Efficacy and Safety of Topical Rapamycin in Patients With Facial Angiofibromas Secondary to Tuberous Sclerosis Complex: The TREATMENT Randomized Clinical Trial

Abstract

Importance: Facial angiofibromas occur in approximately 75% of individuals with tuberous sclerosis complex (TSC), causing substantial morbidity and disfigurement. Current therapies are partially effective, uncomfortable, produce scarring, and need repeating to treat recurrence.

Objective: To evaluate the efficacy and safety of topical rapamycin for TSC-related facial angiofibromas.
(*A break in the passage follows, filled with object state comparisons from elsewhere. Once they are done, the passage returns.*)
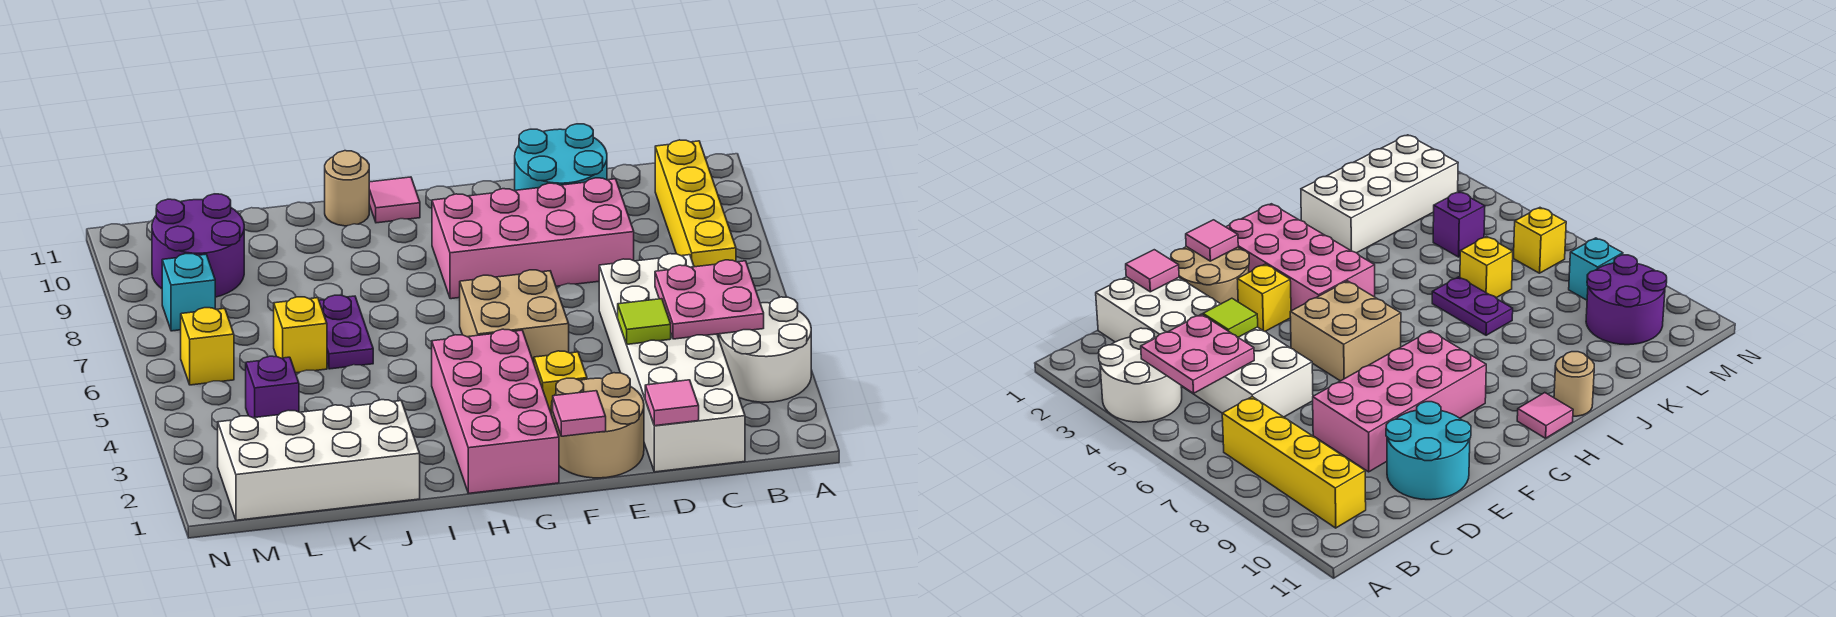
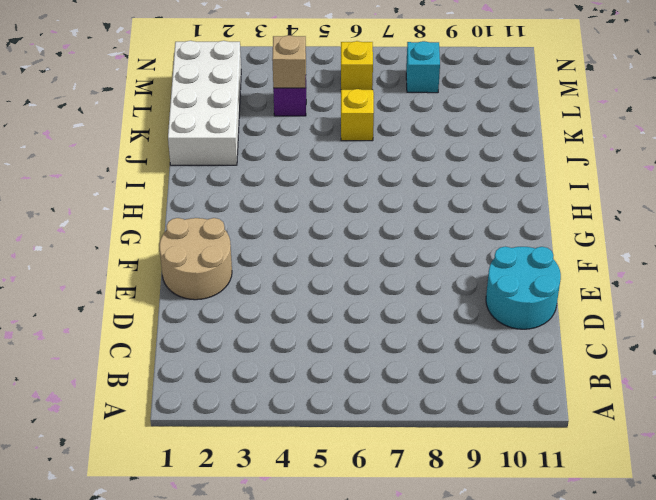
tan 1x1 brick [272,35,306,88] -> none
none -> white 2x2 round brick [719,297,811,402]
none -> yellow 1x4 brick [655,140,736,267]
none -> white 2x6 brick [599,254,745,472]

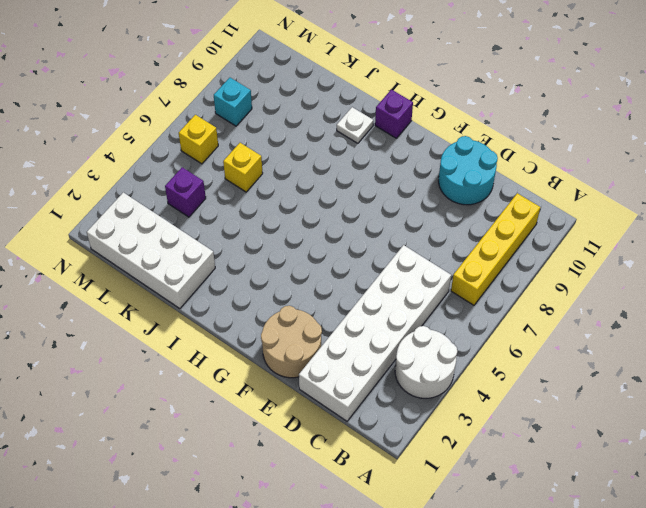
purple 1x1 brick [375,89,413,138] -> pink 1x1 tile [369,177,420,223]
white 1x1 plate [337,107,373,143] -> none
none -> pink 2x4 brick [432,178,634,299]
none -> yellow 1x1 brick [534,351,587,412]
none -> tan 2x2 brick [460,270,569,362]

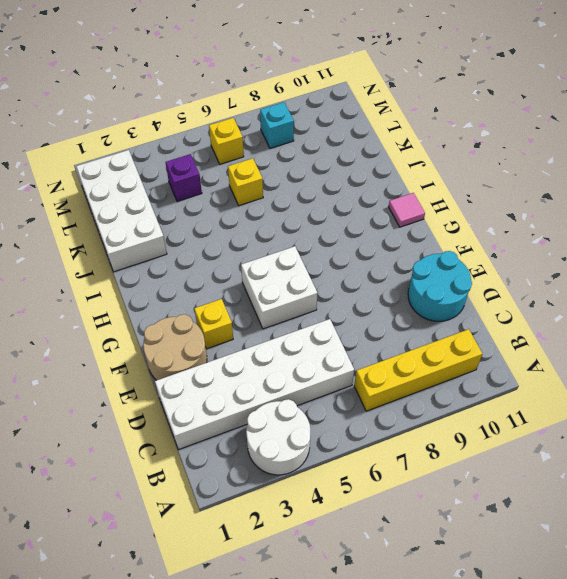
white 2x2 brick [241,246,318,329] -> tan 2x2 brick [460,270,569,362]
none -> pink 2x4 brick [432,178,634,299]
none -> pink 2x4 brick [432,329,559,493]
none -> tan 1x1 round brick [325,151,369,226]

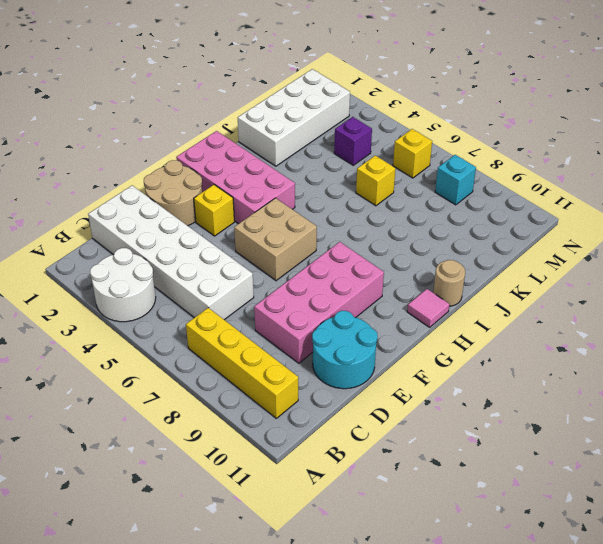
none -> purple 1x2 plate [319,295,373,369]
none -> purple 2x2 round brick [152,194,244,297]
none -> pink 2x2 plate [655,260,764,339]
Design, setting, and participants: This prospective, multicenter, randomized, double-blind, vehicle-controlled trial with 6 monthly clinic visits enrolled 179 patients with TSC-related facial angiofibromas not treated within 6 months from May 2012 to March 2014 in 9 clinical sites in the United States and 1 in Australia.

Interventions: Patients were randomized (1:1:1) to topical formulation containing 0.3 g per 30 g (1%) rapamycin, 0.03 g per 30 g (0.1%) rapamycin, or vehicle alone. Participants applied 1.0 mL to designated areas daily at bedtime.
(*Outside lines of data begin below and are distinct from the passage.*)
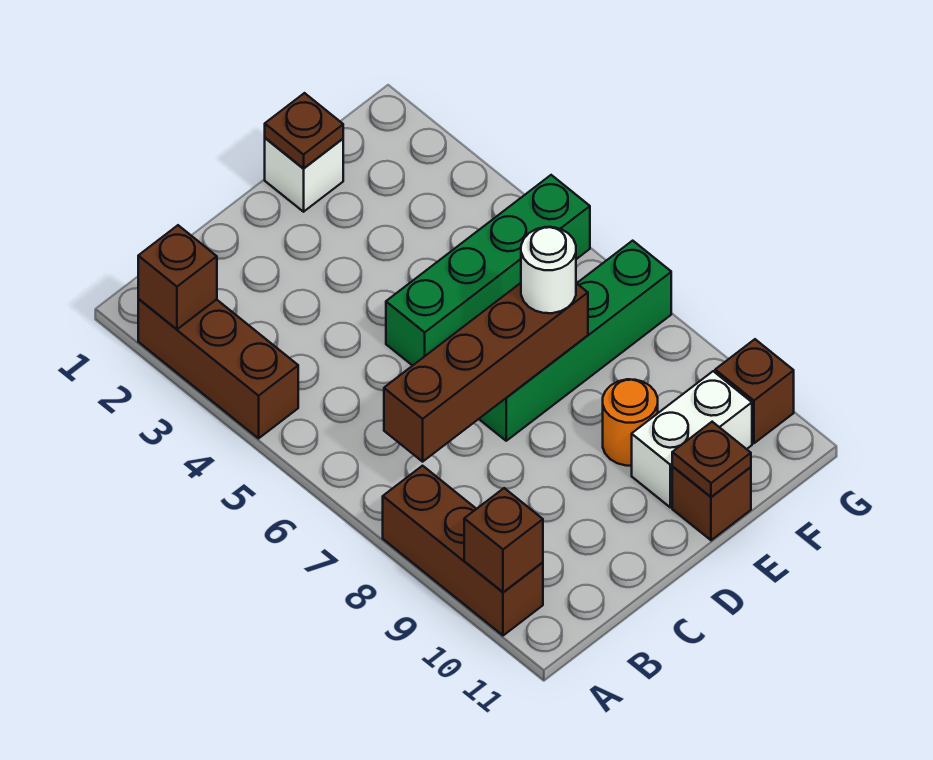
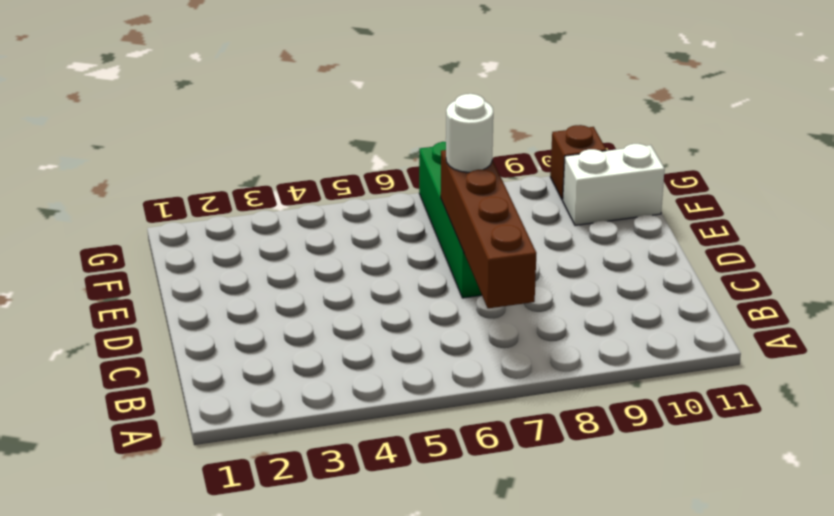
white 1x2 brick [563,144,665,225] -> white 1x2 brick turned to [632,371,752,507]
none -> brown 1x3 brick [138,299,298,438]
none -> brown 1x3 brick [383,466,543,636]
none -> green 1x4 brick [386,175,590,366]

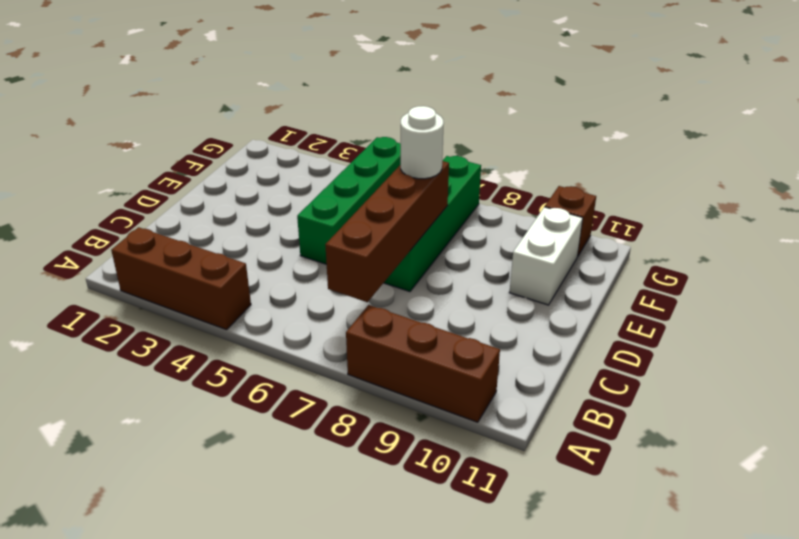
none -> white 1x1 brick [265,138,343,212]
none -> orange 1x1 round brick [603,379,658,466]
none -> brown 1x1 brick [672,467,751,540]

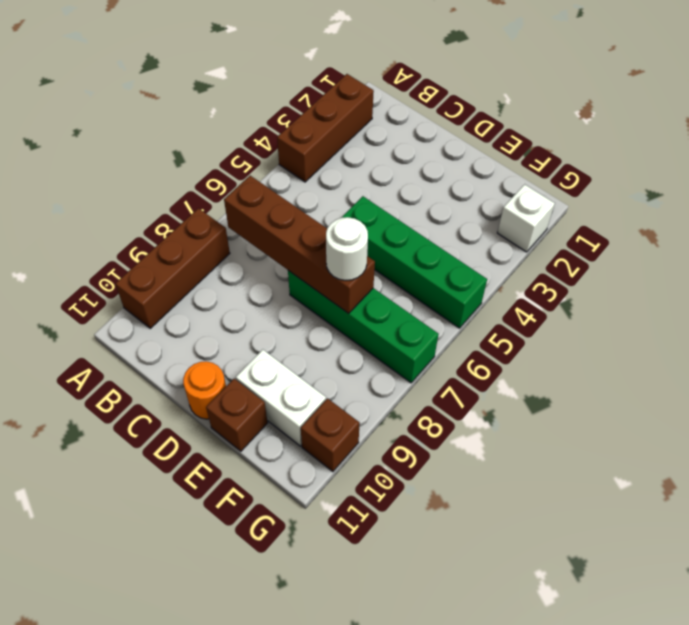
orange 1x1 round brick [183,361,226,419] -> orange 1x1 round brick moved to [603,379,658,466]
white 1x1 brick [497,184,555,252] -> white 1x1 brick moved to [265,138,343,212]
none -> brown 1x1 brick [138,225,217,329]
none -> brown 1x1 brick [464,488,543,592]
none -> brown 1x1 plate [265,93,343,168]

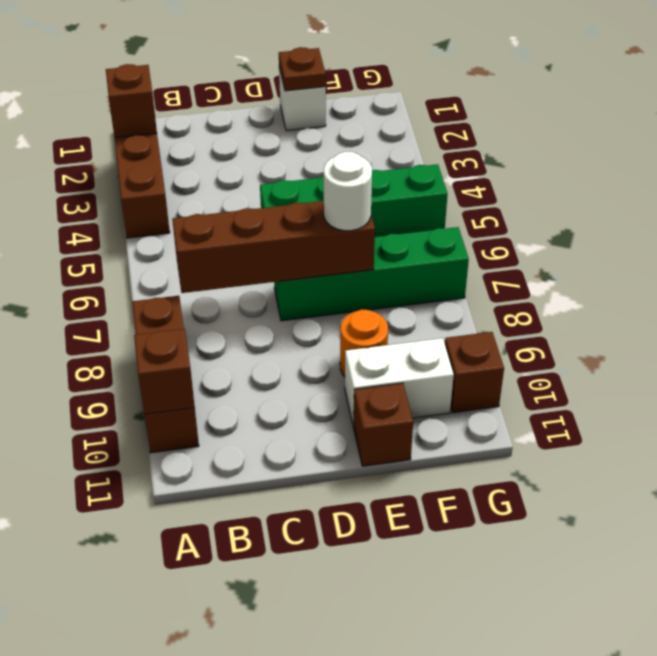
none -> brown 1x1 plate [672,422,751,497]

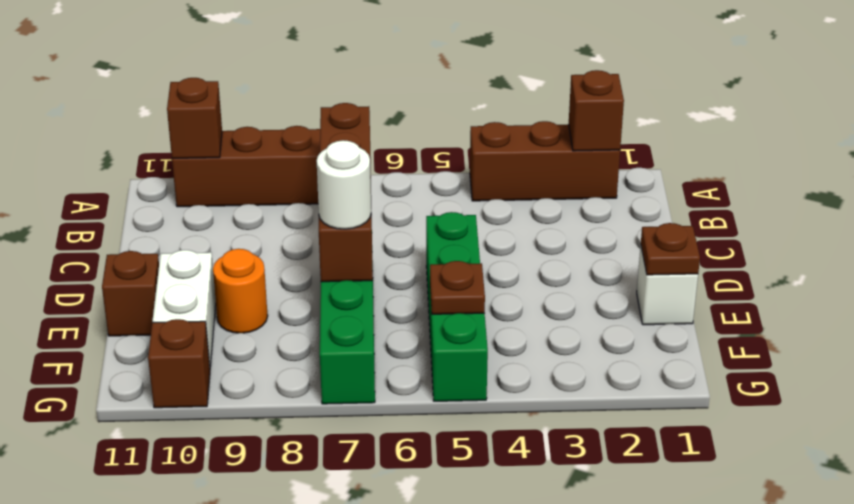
brown 1x1 plate [430,261,485,314] -> brown 1x1 plate moved to [672,422,751,497]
Main outcomes and measures: Angiofibroma Grading Scale (AGS) change from baseline scored from photographs by independent masked dermatologists. Safety analyses included adverse events (AEs) and serum rapamycin levels.
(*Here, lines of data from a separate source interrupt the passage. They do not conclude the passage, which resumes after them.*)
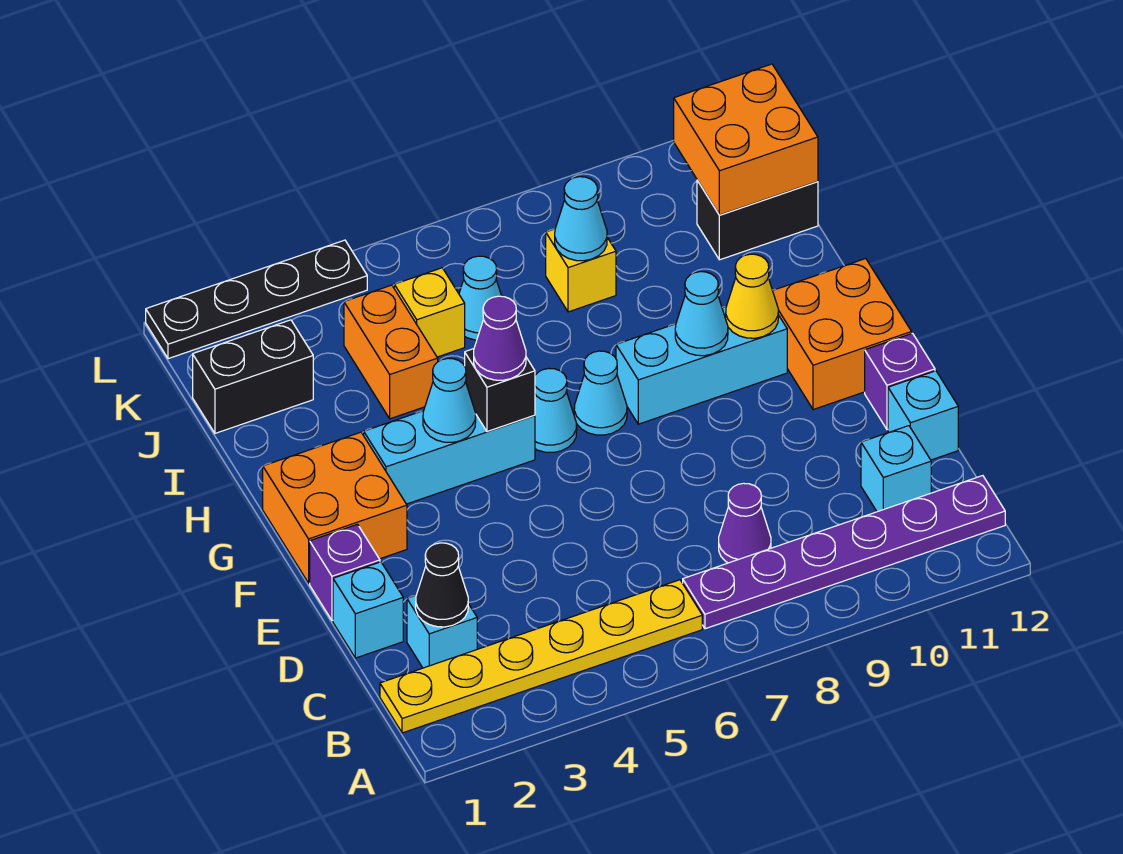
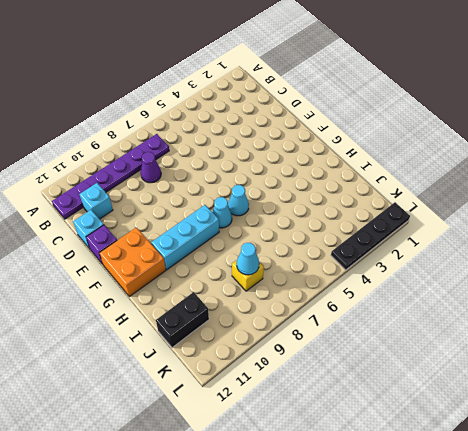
none -> yellow 1x6 plate [380,580,702,733]
none -> cyan 1x1 brick [407,595,477,668]
none -> cyan 1x1 brick [333,562,403,658]
none -> purple 1x1 brick [310,524,380,621]

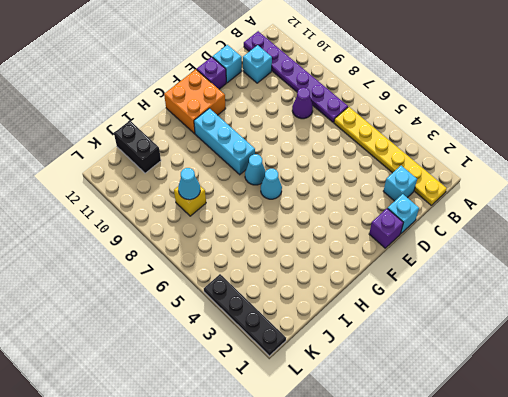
none -> orange 2x2 brick [263,432,407,583]
none -> cyan 1x3 brick [364,411,535,504]
none -> orange 1x2 brick [344,285,438,419]
none -> black 1x2 brick [193,320,313,433]

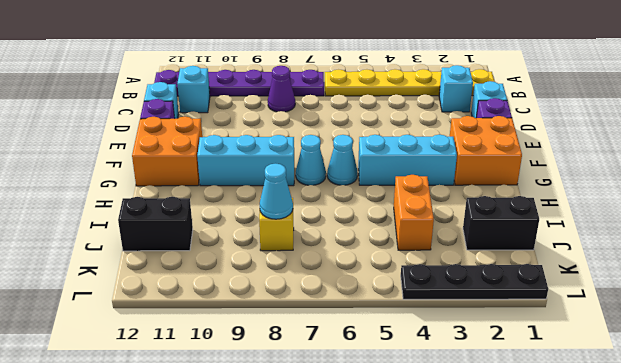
none -> yellow 1x1 brick [394,268,465,357]
none -> cyan 1x1 cone [459,256,501,340]
none -> black 1x1 cone [416,543,468,627]
none -> cyan 1x1 cone [423,358,476,442]

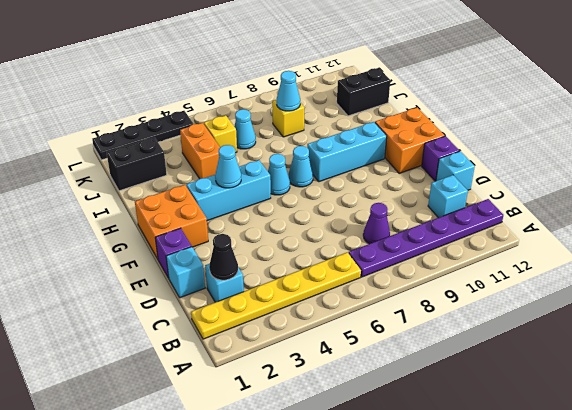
none -> black 1x1 brick [465,349,535,432]
none -> cyan 1x1 cone [675,272,728,356]
none -> yellow 1x1 cone [726,254,778,338]
none -> orange 2x2 brick [674,64,818,215]

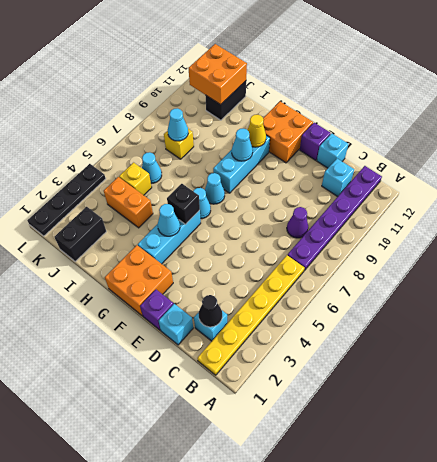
none -> purple 1x1 cone [474,296,526,380]

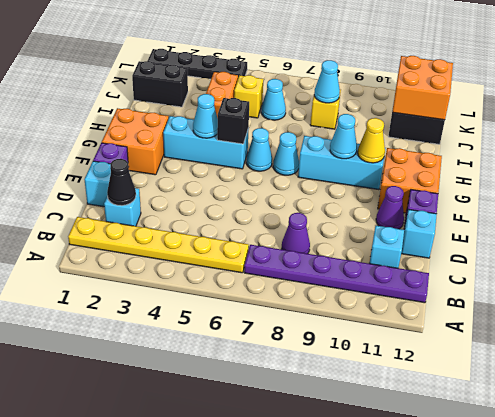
purple 1x1 cone [376,186,404,229] -> purple 1x1 cone moved to [474,296,526,380]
Results: All 179 patients randomized (99 [55.3%] female) comprised the primary analysis population (59 in the 1% rapamycin group, 63 in the 0.1% rapamycin group, and 57 in the vehicle-only group). The mean age was 20.5 years (range 3-61 years). Clinically meaningful and statistically significant improvement in facial angiofibromas was observed for both 1% and 0.1% rapamycin relative to the vehicle-only control group, and for 1% vs 0.1% rapamycin, with most of the improvement realized within the first month. At 6 months, AGS mean improvement for 1% rapamycin was 16.7 points compared with 11.0 for 0.1% rapamycin and 2.1 points for vehicle only (P < .001 for 1% and 0.1% vs vehicle only). Compared with baseline, end-of-treatment photos were rated "better" for 81.8% of patients in the 1% rapamycin group, compared with 65.5% for those in the 0.1% rapamycin group and 25.5% for those in the vehicle-only group (P < .001, all 3 pairwise comparisons). Topical rapamycin was generally well-tolerated, with no measurable systemic absorption. Apparent drug-related adverse effects were limited to 10% or less incidence of application site discomfort and/or pain, pruritus, erythema, and irritation. Nearly all AEs were mild, with no drug-related moderate, severe, or serious events.

Conclusions and relevance: Topical rapamycin appears effective and safe for treatment of TSC-related facial angiofibromas. In this trial, the preferred dose was 1% once daily. Future studies are needed to evaluate prophylactic, early, and long-term use of topical rapamycin, durability of response, and combination therapy with oral mammalian target of rapamycin (mTOR) inhibitors.

Trial registration: ClinicalTrials.gov Identifier: NCT01526356.

Figure 1.. The TREATMENT Trial CONSORT Diagram

AGS indicates angiofibroma grading scale; TSC, tuberous sclerosis complex. ^aApplication site rash, mild, probably related to study drug. ^bPhlebitis superficial, moderate, not related to study drug. ^cAll patients excluded on the basis of lacking either baseline or at least 1 postbaseline evaluable photograph.

Figure 2.. AGS Change From Baseline by Treatment Group

Restricted maximum likelihood-based repeated measures linear model. AGS indicates angiofibroma grading scale; LS, least square.

Figure 3.. Baseline to End-of-Study Paired Photographs Comparison

Cochran-Mantel-Haenszel test.

Figure 4.. Patient Photographs

Frontal photographs taken at baseline (A-C) and paired with end of trial photographs (D-F) for 3 patients in the 1% rapamycin treatment group.